Il manifesto, affisso alla Cattolica di Milano, recita: «Il fondamentalismo ebraico nelle tenebre del Medioevo. La sconcertante rivelazione di Ariel Toaff: il mito dei sacrifici umani non è solo una menzogna antisemita». Insomma la vicenda di San Simonino non è una leggenda. Lo affermano gli Studenti Antagonisti Padani, militanti indipendentisti per il Nord. Il loro portavoce si chiama Luca Fumagalli ed è convinto al cento per cento che le prove dei sacrifici rituali compiuti dagli ebrei ci siano, solo che a nessuno è consentito esporle.

Ora che finalmente un ebreo come Toaff ha avuto il coraggio di farlo - dice - è successo il finimondo. Inutile fargli notare che il saggio di Toaff, come è ormai largamente noto, è stato criticato da storici di indubbia fama e di altrettanto indubbia preparazione come Anna Foa, Carlo Ginzburg, Adriano Prosperi e che propria sulla mancanza di prove verte la loro condanna scientifica. Luca Fumagalli non ha letto il libro, ma un suo amico sì e ne hanno discusso. E hanno deciso di preparare il manifesto per coinvolgere altri studenti finendo con una considerazione finale in cui si dà per realizzata la legge Mastella e si considera Irving una vittima.

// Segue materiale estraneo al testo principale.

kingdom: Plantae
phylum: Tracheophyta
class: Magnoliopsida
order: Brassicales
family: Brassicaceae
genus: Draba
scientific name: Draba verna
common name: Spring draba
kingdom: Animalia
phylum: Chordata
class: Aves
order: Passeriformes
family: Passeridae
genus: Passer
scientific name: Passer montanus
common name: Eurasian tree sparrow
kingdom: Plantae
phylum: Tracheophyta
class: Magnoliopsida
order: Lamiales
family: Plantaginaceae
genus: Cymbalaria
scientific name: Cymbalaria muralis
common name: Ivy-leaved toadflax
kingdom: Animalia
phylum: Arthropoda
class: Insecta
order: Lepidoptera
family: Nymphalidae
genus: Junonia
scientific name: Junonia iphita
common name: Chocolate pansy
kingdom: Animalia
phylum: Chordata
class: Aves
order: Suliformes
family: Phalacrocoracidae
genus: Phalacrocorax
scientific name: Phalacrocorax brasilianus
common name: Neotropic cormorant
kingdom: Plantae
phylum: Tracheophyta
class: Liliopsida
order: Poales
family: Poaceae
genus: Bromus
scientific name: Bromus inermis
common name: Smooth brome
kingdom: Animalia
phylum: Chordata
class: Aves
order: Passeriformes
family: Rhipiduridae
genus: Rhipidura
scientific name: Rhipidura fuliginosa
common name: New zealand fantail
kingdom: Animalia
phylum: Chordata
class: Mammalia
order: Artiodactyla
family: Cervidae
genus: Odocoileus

Fumagalli, che si dichiara cattolico tradizionalista, è convinto che gli ebrei abbiano manovrato a loro vantaggio il Concilio Vaticano II. Siamo dunque ad un lessico e ad una preparazione politica piuttosto incerti, che ondeggiano tra le parole d´ordine tipiche dell´estrema destra e una certa dialettica imparata nelle aule universitarie.

Gli antagonisti padani ce l´hanno con la Lega di Bossi, rea di aver abbandonato gli ideali indipendentisti della fondazione. Gli chiediamo quanti sono e dove operano. Risponde Fumagalli: «siamo quindici, facciamo anche un giornale e con i collaboratori arriviamo a trenta». Non è un esercito, ma certo una scintilla così, all´interno della Cattolica, non dovrebbe passare inosservata. Intanto, mentre dura l´onda lunga del dibattito sul saggio di Toaff cui ieri la Commissione Istruzione del Parlamento israeliano ha dedicato parole molto dure (e commentate da alcuni storici su queste pagine) sta per uscire da Viella un saggio di Tommaso Caliò intitolato La leggenda dell´ebreo assassino. Che, tra l´altro, si occupa anche nelle ultime pagine del rilancio fatto da frange cattoliche tradizionaliste del culto per i supposti "bambini-martiri". Potrebbe essere una buona lettura per gli studenti rappresentati da Luca Fumagalli. Un testo da discutere, prima di lanciarsi in avventure e in dichiarazioni un po´ troppo grandi per loro.